Aus Steinbrücks distinguierten Giftdosen sprechen viele Jahrzehnte politischer Grundimmunisierung. So verteidigt er sogar die erneute Kanzlerkandidatur. Denn die Aufstellung eines Boris Pistorius, des beliebtesten aller unbeliebten Politiker derzeit, sei keine Alternative gewesen: „Weil Sie es dann mit einem amtierenden Bundeskanzler zu tun haben, den Sie überreden müssen, dass er den Biden macht. Und dann haben Sie es mit einem SPD-Kanzlerkandidaten zu tun, dem sie beibringen müssen, dass er Mr. Harris ist. Und die sollen dann Wahlkampf betreiben.“
Weiter geht’s. Jetzt holen alle ihre Giftspritzen raus. Richenhagen spricht den Kanzlerberatern jegliche Kompetenz ab, ihm „kritisch den Spiegel vorzuhalten“. Er stichelt: „Frau Esken, ich will die nicht beschimpfen, aber die nimmt ja keiner ernst. Und wahrscheinlich Herr Scholz auch nicht.“ Steinbrück erhöht auch hier die Dosis: „Es ist immer die Frage, welche Sparringspartner man zulässt.“
Auch Álvarez hat noch einen: „Der Parteiführung ist es komplett entglitten. Man hätte ja gleich am 6. November, am Tag nach dem Ampel-Aus, sich hinstellen und ihn nominieren müssen.“ Wieder Steinbrück: „Sie hätten einen Beratervertrag haben müssen, Frau Álvarez, weil das zutreffend ist. Man hätte das am 6. November abends machen müssen.“ Doch Álvarez hat offenbar Besseres zu tun, als einer sterbenden Partei die Schläuche zu halten, wenn schon einer der Totengräber direkt neben ihr sitzt: „Ich weiß nicht, ob das so eine angenehme Position ist, denn der Kanzler ist ja dafür bekannt, dass er eher beraterresistent ist.“ Steinbrück macht den Deckel zu: „Die Partei hat ihre Chance nicht genutzt nach dieser Wirtshausschlägerei. Emotional kann ich es verstehen. Politisch geht es nicht.“ Obacht, denkt der ängstliche Zuschauer.
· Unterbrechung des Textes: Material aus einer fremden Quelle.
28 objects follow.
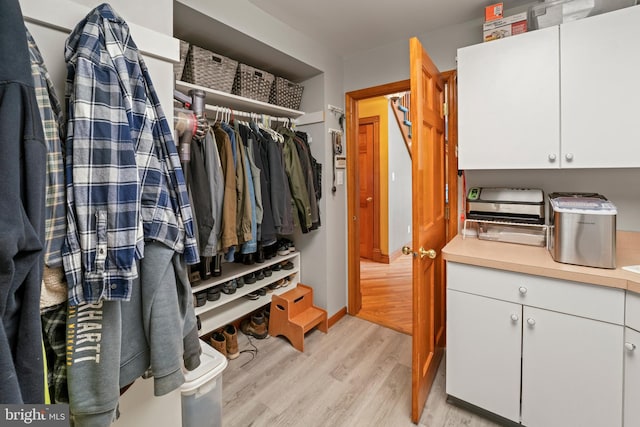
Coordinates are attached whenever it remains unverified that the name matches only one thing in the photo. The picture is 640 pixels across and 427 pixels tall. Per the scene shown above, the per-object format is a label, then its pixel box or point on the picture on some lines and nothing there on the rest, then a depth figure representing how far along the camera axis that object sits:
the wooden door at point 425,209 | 1.41
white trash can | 1.23
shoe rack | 1.94
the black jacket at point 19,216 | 0.54
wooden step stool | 2.25
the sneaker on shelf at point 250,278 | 2.26
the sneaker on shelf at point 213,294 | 1.97
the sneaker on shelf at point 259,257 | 2.29
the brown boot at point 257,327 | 2.38
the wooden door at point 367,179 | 4.28
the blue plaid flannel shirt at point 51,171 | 0.69
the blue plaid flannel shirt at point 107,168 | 0.72
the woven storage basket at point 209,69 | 1.74
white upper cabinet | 1.35
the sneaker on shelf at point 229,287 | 2.08
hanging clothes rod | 1.91
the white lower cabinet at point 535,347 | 1.21
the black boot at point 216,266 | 1.99
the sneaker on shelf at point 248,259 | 2.27
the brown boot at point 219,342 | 2.06
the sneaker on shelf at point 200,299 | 1.88
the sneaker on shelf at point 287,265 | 2.60
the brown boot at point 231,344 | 2.11
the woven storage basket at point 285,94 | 2.30
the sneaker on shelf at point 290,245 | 2.61
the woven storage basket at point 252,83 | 2.04
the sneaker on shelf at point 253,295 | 2.34
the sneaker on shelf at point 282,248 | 2.52
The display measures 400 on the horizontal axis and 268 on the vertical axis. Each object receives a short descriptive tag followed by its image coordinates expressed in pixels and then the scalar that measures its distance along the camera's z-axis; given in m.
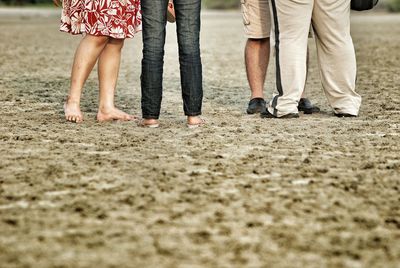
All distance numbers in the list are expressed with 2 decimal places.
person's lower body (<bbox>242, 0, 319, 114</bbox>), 7.69
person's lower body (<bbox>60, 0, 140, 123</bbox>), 6.96
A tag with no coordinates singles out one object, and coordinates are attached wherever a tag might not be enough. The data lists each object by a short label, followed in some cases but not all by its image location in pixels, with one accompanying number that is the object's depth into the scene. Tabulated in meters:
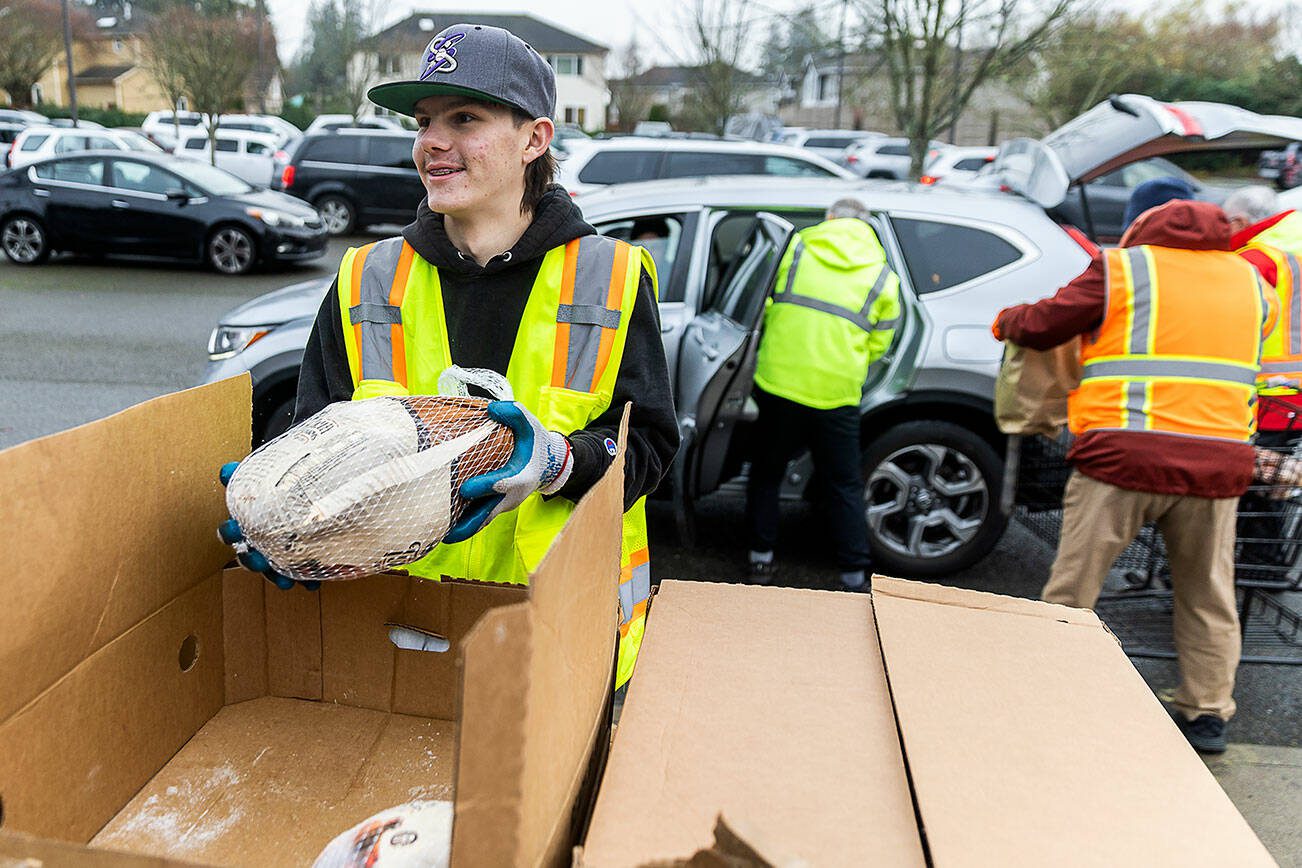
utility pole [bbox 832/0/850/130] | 13.01
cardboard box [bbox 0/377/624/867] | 0.90
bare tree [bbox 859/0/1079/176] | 11.24
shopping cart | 3.69
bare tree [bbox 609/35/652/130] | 39.81
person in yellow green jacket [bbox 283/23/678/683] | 1.74
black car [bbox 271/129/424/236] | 15.54
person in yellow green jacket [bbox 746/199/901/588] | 4.27
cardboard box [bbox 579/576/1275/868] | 1.04
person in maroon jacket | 3.16
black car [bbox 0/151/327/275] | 12.46
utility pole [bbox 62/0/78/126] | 29.34
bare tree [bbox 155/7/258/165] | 23.02
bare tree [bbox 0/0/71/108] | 39.56
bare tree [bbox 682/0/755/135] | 20.64
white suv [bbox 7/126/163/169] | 18.03
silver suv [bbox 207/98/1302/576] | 4.59
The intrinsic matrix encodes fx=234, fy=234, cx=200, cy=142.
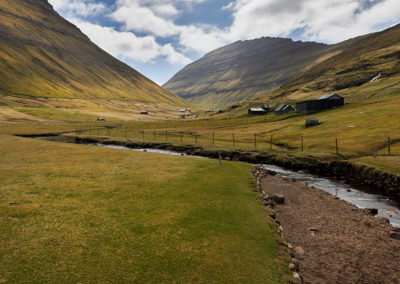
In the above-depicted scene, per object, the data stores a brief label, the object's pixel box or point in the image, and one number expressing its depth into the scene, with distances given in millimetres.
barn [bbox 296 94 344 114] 112938
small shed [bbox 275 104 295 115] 144088
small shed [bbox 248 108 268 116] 164250
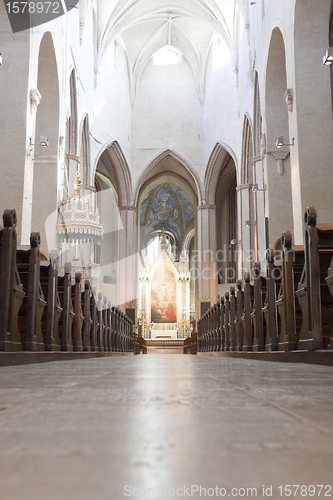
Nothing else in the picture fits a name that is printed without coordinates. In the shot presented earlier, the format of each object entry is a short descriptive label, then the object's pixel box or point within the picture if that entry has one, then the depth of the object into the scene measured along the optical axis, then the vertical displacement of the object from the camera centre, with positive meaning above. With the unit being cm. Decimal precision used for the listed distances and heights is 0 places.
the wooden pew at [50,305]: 496 +31
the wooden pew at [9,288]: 359 +35
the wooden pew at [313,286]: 357 +36
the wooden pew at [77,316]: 623 +23
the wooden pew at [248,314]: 603 +24
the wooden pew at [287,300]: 427 +30
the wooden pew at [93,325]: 734 +14
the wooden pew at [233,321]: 722 +20
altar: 2258 +6
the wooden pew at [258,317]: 548 +19
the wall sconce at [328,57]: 705 +390
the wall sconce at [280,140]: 1044 +405
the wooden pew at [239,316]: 664 +25
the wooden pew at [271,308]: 480 +27
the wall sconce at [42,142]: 931 +391
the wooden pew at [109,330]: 918 +9
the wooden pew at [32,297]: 427 +33
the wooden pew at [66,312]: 565 +26
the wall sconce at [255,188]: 1374 +402
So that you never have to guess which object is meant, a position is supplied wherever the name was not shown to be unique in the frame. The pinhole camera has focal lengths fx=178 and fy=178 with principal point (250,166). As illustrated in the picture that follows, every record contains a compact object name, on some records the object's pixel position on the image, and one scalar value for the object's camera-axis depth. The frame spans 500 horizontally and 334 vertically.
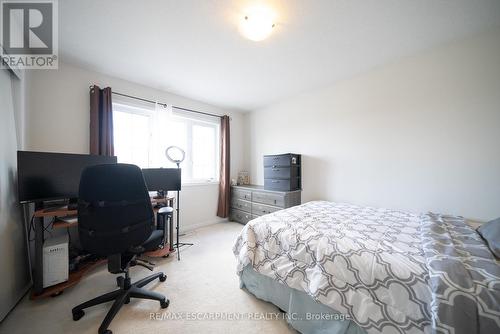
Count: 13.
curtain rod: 2.63
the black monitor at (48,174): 1.61
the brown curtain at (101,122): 2.28
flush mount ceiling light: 1.48
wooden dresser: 2.96
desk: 1.57
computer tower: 1.59
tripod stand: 2.39
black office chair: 1.22
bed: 0.79
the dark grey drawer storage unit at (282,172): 2.99
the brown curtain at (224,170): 3.66
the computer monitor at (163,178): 2.41
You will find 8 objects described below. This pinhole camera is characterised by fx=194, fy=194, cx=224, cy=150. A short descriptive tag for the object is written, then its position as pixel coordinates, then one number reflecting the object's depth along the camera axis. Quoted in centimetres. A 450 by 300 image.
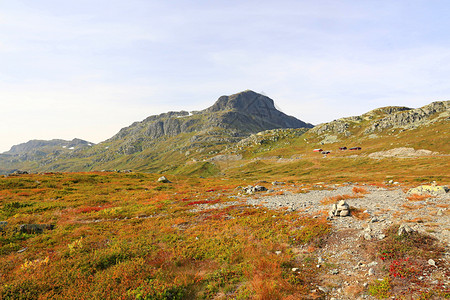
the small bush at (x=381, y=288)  798
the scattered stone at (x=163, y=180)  6427
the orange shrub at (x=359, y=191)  3025
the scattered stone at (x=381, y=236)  1221
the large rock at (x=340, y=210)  1795
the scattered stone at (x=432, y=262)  924
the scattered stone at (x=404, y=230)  1182
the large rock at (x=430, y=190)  2480
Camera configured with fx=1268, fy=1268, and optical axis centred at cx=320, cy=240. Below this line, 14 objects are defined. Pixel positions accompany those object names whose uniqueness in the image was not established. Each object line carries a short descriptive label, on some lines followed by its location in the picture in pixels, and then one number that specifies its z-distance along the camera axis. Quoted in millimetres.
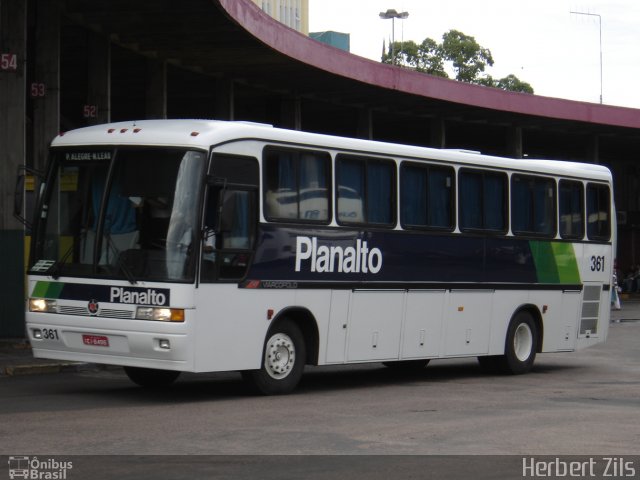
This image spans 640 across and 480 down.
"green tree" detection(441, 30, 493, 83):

Hat Scholz in seiner Aktentasche neben dem Taschenmesser nicht auch einen Atomknopf? Ach nein, er ist ja nur der deutsche Kanzler.
Lanz rechnet unterdessen vor, dass seit Mai bereits 80.000 Jobs verloren gegangen seien. „Das heißt, Deutschland verliert gerade real Wohlstand?“, will er von Steinbrück wissen. Doch Steinbrück schweigt. Und schweigt. Und schweigt. Nanu, was ist da los? „Er kann’s nicht beantworten“, frohlockt Richenhagen. „Doch, kann er“, sagt Lanz. Richenhagen: „Er will nicht!“ Da fängt Steinbrück sich plötzlich wieder, doch der Textbaukasten klemmt: „Es geht um Wohlstandssicherung. Wir verlieren Wohlstand, wenn wir jetzt nicht bereit sind, das Notwendige zu tun.“ Dem Zuschauer sei es selbst überlassen, was von dieser Antwort zu halten ist.
Am Ende hat Richenhagen die Antwort auf alle Fragen. Sie lautet nicht 42, sondern: „Da ist niemand mit Wirtschaftskompetenz, am wenigsten der Wirtschaftsminister.“ Habeck, check!
So war an diesem Abend genügend Gift für alle da.